Being deanonymised during normal Tor browsing is extremely difficult and I'd challenge you to post cases where Tor itself lead to it.
There's no doubt in my mind that state actors have been putting similar techniques to use.
It’s almost certain that some state has an application exploit sitting on a shelf somewhere, which might only be useful in some extremely niche use case, but it’s unlikely that it’s routinely ‘compromised’ in the way that sensationalised media might put it.
What’s more likely is that an exit node has been owned, or is actually operated by some nation state. Even then, you might not even see the actually traffic if it has been re-routed.

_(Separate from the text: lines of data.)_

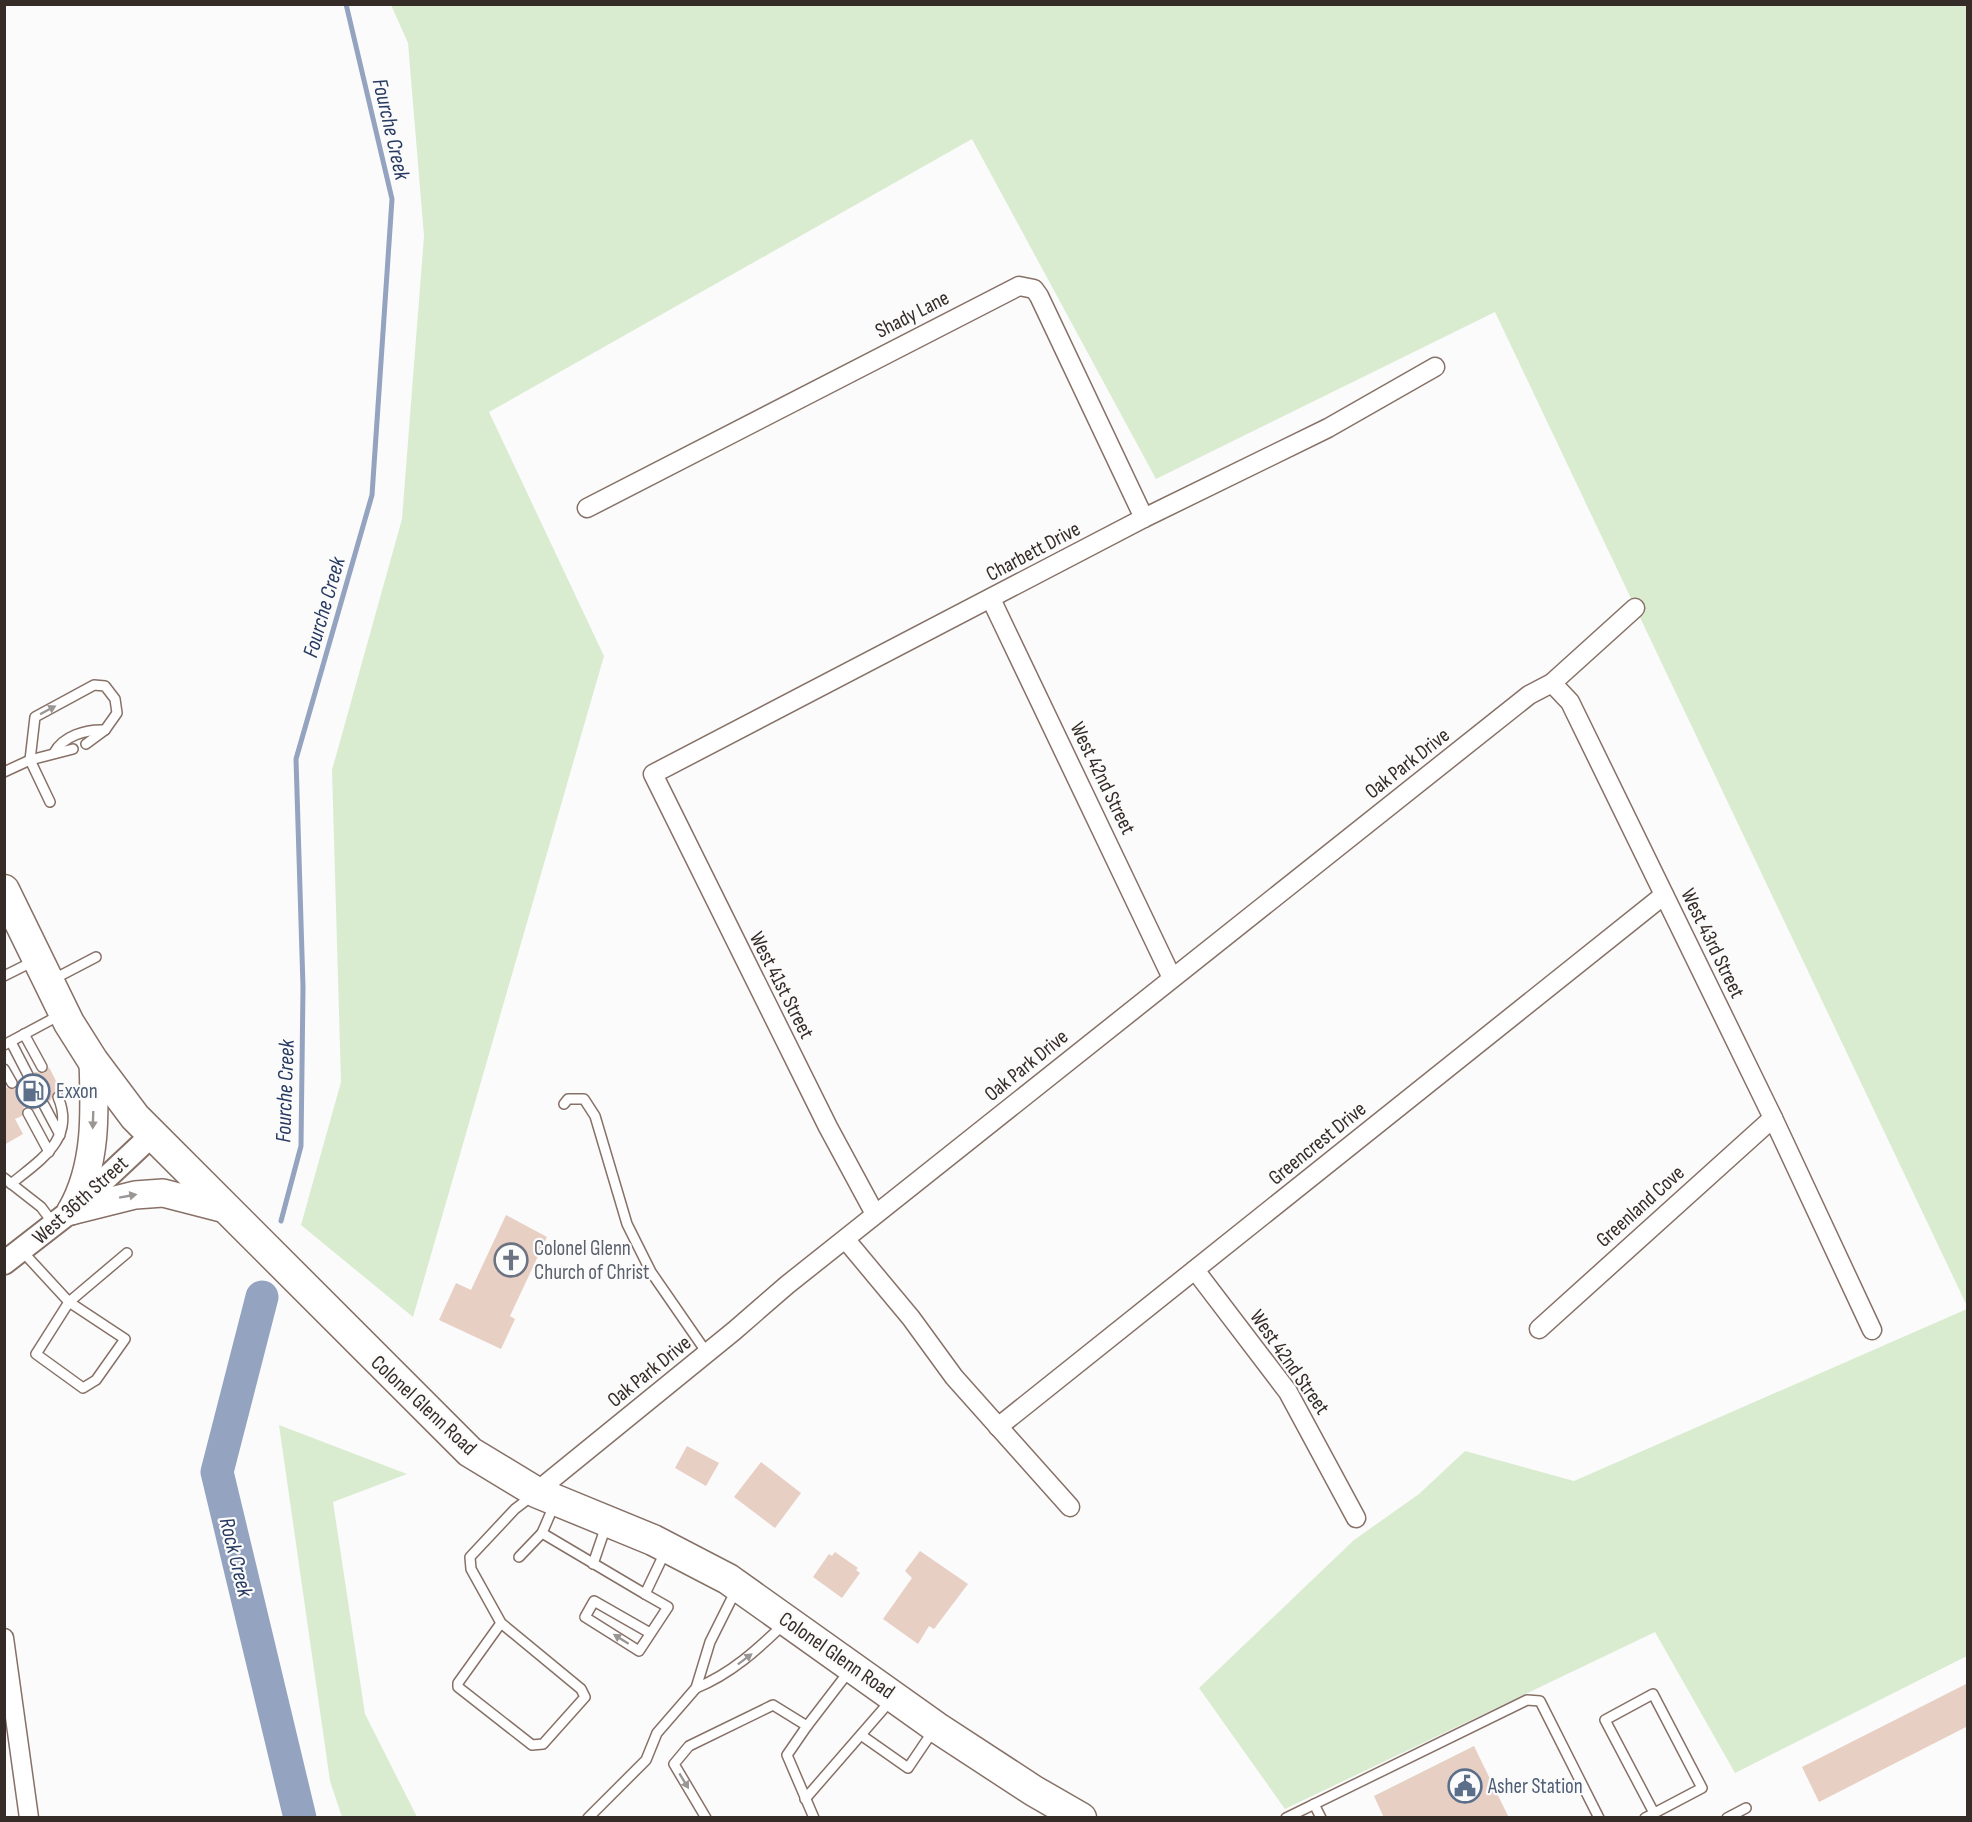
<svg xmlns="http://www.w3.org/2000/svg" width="1972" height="1822" viewBox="0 0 1972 1822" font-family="'Sofia Sans Condensed',sans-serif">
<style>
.green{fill:#d9ecd0}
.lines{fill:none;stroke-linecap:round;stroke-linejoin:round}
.stream{stroke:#94a3bf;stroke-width:5}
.river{stroke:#94a3bf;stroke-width:33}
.building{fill:#e8cfc4}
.service-casing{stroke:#877167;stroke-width:12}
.minor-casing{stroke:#877167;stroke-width:21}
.tertiary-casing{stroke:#877167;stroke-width:26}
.secondary-casing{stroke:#877167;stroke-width:30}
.primary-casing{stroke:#877167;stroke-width:33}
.service{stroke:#fff;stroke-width:9}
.minor{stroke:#fff;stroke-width:18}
.tertiary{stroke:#fff;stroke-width:22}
.secondary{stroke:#fff;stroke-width:27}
.primary{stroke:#fff;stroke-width:30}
.oneway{fill:#9a9694}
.labels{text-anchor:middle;stroke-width:4.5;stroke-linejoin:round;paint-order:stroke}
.street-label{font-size:21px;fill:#352c28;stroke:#fbfbfb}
.service-label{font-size:21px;fill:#4e5e75;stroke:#fbfbfb;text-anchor:start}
.worship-label{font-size:21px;fill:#5b616d;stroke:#fbfbfb;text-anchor:start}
.water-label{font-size:22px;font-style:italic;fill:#263961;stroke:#fbfbfb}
</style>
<rect width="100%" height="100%" fill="#fbfbfb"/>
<g class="green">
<path d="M391,5H1967V1306L1495,312L1156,479L972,139L489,412L604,656L413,1317L301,1225L341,1082L332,770L402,519L424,236L408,43Z"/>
<path d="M1967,1309V1656L1735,1773L1655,1632L1285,1809L1199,1688L1354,1540L1419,1494L1465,1451L1574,1481Z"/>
<path d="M279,1425L407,1474L333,1502L365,1714L417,1817H342L330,1781Z"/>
</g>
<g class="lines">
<path class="stream" d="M281,1221L301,1146L303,987L296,759L372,495L392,199L346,4"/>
<path class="river" d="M262,1297L217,1472L300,1818"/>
</g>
<g class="building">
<path d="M49,1067L61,1091L54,1092L50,1101L40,1099L38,1108L34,1110L29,1106L24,1107L22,1116L15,1119L23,1134L4,1145V1087L15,1089L18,1080L22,1078L31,1081L34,1078V1072L45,1073Z"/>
<path d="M506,1215L547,1237L510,1316L515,1319L501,1349L439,1320L456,1283L471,1290Z"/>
<path d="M687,1446L719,1463L706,1486L675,1468Z"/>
<path d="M761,1462L801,1493L775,1528L734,1497Z"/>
<path d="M920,1551L968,1584L934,1629L929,1626L918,1644L883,1619L912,1578L905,1571Z"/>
<path d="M835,1552L858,1568L856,1570L860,1573L842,1598L813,1577L829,1554L832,1556Z"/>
<path d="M1968,1683V1726L1819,1802L1802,1767Z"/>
<path d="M1474,1746L1509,1818H1384L1374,1796Z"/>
</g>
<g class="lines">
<g class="service-casing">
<g id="service">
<path d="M54,753C63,736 86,729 105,730"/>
<path d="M4,772L30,760L73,749"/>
<path d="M50,802L30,760L35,717L94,685L105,686L115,699L117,713L105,730L86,744"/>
<path d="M4,976L34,961"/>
<path d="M52,980L96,957"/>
<path d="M24,1034L42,1067"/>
<path d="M11,1042L28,1075"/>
<path d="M4,1045L60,1015"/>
<path d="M4,1069L12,1083"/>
<path d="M564,1104L568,1099H584L595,1116L627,1224L651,1272L707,1353"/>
<path d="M44,1105L60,1135"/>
<path d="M28,1113L49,1152"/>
<path d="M4,1178L41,1207L53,1223"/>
<path d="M11,1184C40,1160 76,1139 58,1097"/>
<path d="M22,1251L69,1302L36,1354L83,1388L96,1380L125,1339L69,1302L127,1253"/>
<path d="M542,1533L555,1503"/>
<path d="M519,1557L542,1533L645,1594L666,1550"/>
<path d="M593,1564L606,1526"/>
<path d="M645,1594L668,1607L639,1651L585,1617L594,1601L650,1633"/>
<path d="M501,1623L458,1683V1687L532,1745L543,1744L585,1697L581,1689L501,1623L471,1569L470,1557L515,1509L532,1496"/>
<path d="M696,1688C731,1674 758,1649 785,1623"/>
<path d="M807,1726L787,1755L814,1818"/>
<path d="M861,1735L908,1768L933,1731"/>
<path d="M805,1799L892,1699"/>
<path d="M1314,1804L1321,1818"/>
<path d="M588,1818L646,1760L657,1733L696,1688L710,1642L736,1590"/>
<path d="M706,1818L674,1764L689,1746L773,1705L807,1726L850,1670"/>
<path d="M1286,1818L1527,1700L1540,1701L1599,1818"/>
<path d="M1645,1818L1702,1788L1653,1694L1605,1720L1654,1813"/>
<path d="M1727,1818L1746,1808"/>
</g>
</g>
<g class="minor-casing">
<g id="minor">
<path d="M587,508L1019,286L1034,289L1039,296L1144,518"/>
<path d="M991,599L1172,978"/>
<path d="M1552,683L1570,702L1773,1118L1872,1330"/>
<path d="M875,1214L828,1127L653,774L1144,518L1328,428L1435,367"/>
<path d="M846,1240L911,1318L954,1377L1070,1507"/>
<path d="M1195,1270L1288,1392L1356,1518"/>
<path d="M1539,1329L1773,1118"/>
<path d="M998,1427L1664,895"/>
<path d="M536,1492L734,1331L787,1285L1529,695L1552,683L1635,608"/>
<path d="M4,1638L29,1818"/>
</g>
</g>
<g class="tertiary-casing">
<path id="tertiary" d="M4,1263L71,1211L153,1134"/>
</g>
<g class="secondary-casing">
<g id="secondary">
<path d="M71,1211L135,1195L163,1193L229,1210"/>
<path d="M71,1211C97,1166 95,1112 93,1061"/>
</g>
</g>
<g class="primary-casing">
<path id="primary" d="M4,890L69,1023L93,1061L135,1117L470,1452L536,1492L653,1540L728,1579L936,1727L1034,1791L1081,1818"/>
</g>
<use href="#service" class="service"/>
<use href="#minor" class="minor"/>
<use href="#tertiary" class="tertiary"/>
<use href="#secondary" class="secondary"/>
<use href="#primary" class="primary"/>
</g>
<defs><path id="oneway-solid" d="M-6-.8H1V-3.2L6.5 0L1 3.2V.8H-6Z" transform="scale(1.5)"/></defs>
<g class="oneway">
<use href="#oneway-solid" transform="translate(48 710) rotate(-28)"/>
<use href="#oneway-solid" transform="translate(93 1120) rotate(92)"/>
<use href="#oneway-solid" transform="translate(128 1196) rotate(-10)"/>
<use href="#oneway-solid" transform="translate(621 1639) rotate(-148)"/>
<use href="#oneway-solid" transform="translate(745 1659) rotate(-37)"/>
<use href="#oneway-solid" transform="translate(684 1781) rotate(59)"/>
</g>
<defs>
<g id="fuel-ring" transform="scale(1.725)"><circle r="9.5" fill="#fbfbfb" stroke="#5c6f8a" stroke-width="1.5"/><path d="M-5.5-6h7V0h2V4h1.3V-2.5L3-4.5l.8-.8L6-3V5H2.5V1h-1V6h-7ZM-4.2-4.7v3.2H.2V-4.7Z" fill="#5c6f8a"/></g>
<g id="church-ring" transform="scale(1.725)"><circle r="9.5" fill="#fbfbfb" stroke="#6b7280" stroke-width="1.5"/><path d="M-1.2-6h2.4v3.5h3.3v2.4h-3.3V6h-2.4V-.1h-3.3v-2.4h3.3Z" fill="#6b7280"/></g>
<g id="civic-ring" transform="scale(1.725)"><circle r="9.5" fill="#fbfbfb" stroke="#5c6f8a" stroke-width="1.5"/><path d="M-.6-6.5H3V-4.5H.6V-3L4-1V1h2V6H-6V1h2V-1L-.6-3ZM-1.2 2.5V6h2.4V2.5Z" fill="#5c6f8a"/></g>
</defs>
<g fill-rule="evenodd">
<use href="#fuel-ring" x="33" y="1091"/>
<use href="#church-ring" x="511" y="1260"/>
<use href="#civic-ring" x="1465" y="1786"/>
</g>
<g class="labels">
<g class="street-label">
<text transform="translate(912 314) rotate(-27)" y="7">Shady Lane</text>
<text transform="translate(1033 551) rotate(-28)" y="7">Charbett Drive</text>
<text transform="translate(1407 763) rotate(-38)" y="7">Oak Park Drive</text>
<text transform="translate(1103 778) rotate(64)" y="7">West 42nd Street</text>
<text transform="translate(1713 943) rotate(64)" y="7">West 43rd Street</text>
<text transform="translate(782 985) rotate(63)" y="7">West 41st Street</text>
<text transform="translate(1026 1065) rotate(-39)" y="7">Oak Park Drive</text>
<text transform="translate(1317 1143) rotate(-39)" y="7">Greencrest Drive</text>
<text transform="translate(80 1200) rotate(-42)" y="7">West 36th Street</text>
<text transform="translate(1640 1206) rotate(-42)" y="7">Greenland Cove</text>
<text transform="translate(1290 1362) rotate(55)" y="7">West 42nd Street</text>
<text transform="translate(649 1371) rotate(-39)" y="7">Oak Park Drive</text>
<text transform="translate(424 1405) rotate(43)" y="7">Colonel Glenn Road</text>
<text transform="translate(837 1655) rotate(35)" y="7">Colonel Glenn Road</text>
</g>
<g class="service-label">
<text x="56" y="1098">Exxon</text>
<text x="1488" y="1793">Asher Station</text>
</g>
<g class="worship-label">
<text x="534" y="1255">Colonel Glenn<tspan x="534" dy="24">Church of Christ</tspan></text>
</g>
<g class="water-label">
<text transform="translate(392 129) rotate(77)" y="8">Fourche Creek</text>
<text transform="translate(323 607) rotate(-74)" y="8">Fourche Creek</text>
<text transform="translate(284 1091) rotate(-88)" y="8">Fourche Creek</text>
<text transform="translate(237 1557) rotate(76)" y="8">Rock Creek</text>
</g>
</g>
<rect width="1972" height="1822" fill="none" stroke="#352c28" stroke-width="12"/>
</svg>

The most likely scenario is an OPSEC failure - turns out you need to be very, very good at operations and online hygiene if you want to hide your illicit activities online shocked pikachu.
Disclaimer: am a Tor developer and employee.
One potential problem is that it's suspected state actors run a large amount of exit nodes.
https://arstechnica.com/information-technology/2013/08/tor-u...
The lead dev on this feature, who also wrote the blog post, is taking some well deserved r&r after getting this feature out the door. I was somewhat tangentially involved (I work on the Shadow simulator, which we used to test, evaluate, and tune this feature) but can take a stab at answering questions.
Otoh comments on the blog post itself are likely to be seen by more experienced tor devs than myself :)
Slightly off-topic but do you have any pointer for someone who would like to help optimizing Tor? The current documents portal [1] has a big "OUTDATED" banner attached, and the WIP new portal contains too little information for me to make sense of how Tor works internally.
I worked on some areas of TBB before, but still feel like I don't know enough about Tor's internal.
[1]: https://2019.www.torproject.org/docs/documentation#DesignDoc
As always it's probably a good idea to reach out to chat about what you have in mind before getting too far with implementation. #tor-dev on OFTC IRC (bridged to Matrix)
https://www.torproject.org/contact/ https://blog.torproject.org/entering-the-matrix/
How well would the new congestion controls be able to handle udp traffic from aggressively opportunistic protocols like bittorrent over UDP, assuming that datagram traffic is allowed on the tor network?
As far as I know, bittorrent's udp congestion control assumes the network is able to drop packets and clients definitely act accordingly.